„Ich spüre: Da ist jemand, der uns trägt“
Dr. Michael Ried Palliativarzt am Klinikum Ingolstadt
Bei uns auf der Palliativstation hängt ein Bilderrahmen und darin die Fotos aller Mitarbeiter, von den Ärzten über die Pflegenden bis zur Putzfrau. Ein Platz darin ist noch frei – ich erkläre auf Nachfrage immer, dass dies der Platz für die Vorsehung ist… Sie ist unsere wichtigste Mitarbeiterin. Ohne sie würden wir oft ganz schön alt aussehen. Vor allem wenn der Zustand eines Patienten uns komplex und belastend erscheint. Was gibt uns trotzdem die Zuversicht, die richtigen Dinge zu tun? Ich sage immer: die Vorsehung. Ganz oft fühle ich, dass jemand da ist, der uns trägt, hält und auffängt. Das ist kein bloßes
Gefühl, sondern eine gespürte Gewissheit.
Auf der Palliativstation kommt es darauf an, dass wir uns ganz auf die Patienten einlassen. Sie sind diejenigen, auf die alles Handeln gerichtet ist. Nicht wir agieren zuerst, sondern wir spüren nach: Was will der Patient? Was braucht er? Er soll es uns sagen. Wie es Jesus zum Kranken sagt: Was soll ich dir tun? Ich orientiere mich am heiligen Ignatius, der uns rät, Gott in allen Dingen zu suchen und zu finden. Auch in unseren Patienten spiegelt sich das Gesicht Gottes.

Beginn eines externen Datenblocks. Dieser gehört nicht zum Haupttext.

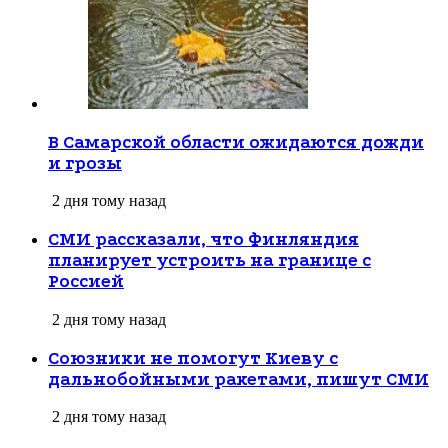
В Самарской области ожидаются дожди
и грозы
2 дня тому назад
СМИ рассказали, что Финляндия
планирует устроить на границе с
Россией
2 дня тому назад
Союзники не помогут Киеву с
дальнобойными ракетами, пишут СМИ
2 дня тому назад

Auf der Palliativstation ist der Tod ein allgegenwärtiges Thema. Ohne den Glauben, dass mit dem
Tod nicht alles aus ist, würde ich mich schwertun, hier zu arbeiten. Wenn ich verstorbene Patienten anblicke, sehe ich überwiegend friedliche und gelöste Züge. Man sieht förmlich, dass sie in einer besseren Welt angekommen sind. Es gibt auch Patienten auf der Palliativstation, die am liebsten schnell tot sein möchten. Das ist eine völlig verständliche Gefühlsregung, wenn ihre Beschwerden sehr belastend sind. Ihnen sage ich dann manchmal: Lassen Sie sich auf einen Deal mit uns ein. Wir versuchen, Ihre größten Nöte in den Griff zu kriegen. Dann eröffnen sich für Sie vielleicht neben ihren Defiziten auch noch Ressourcen, womit Sie leben und alles das tun können, was in dieser Zeit noch wichtig für Sie ist.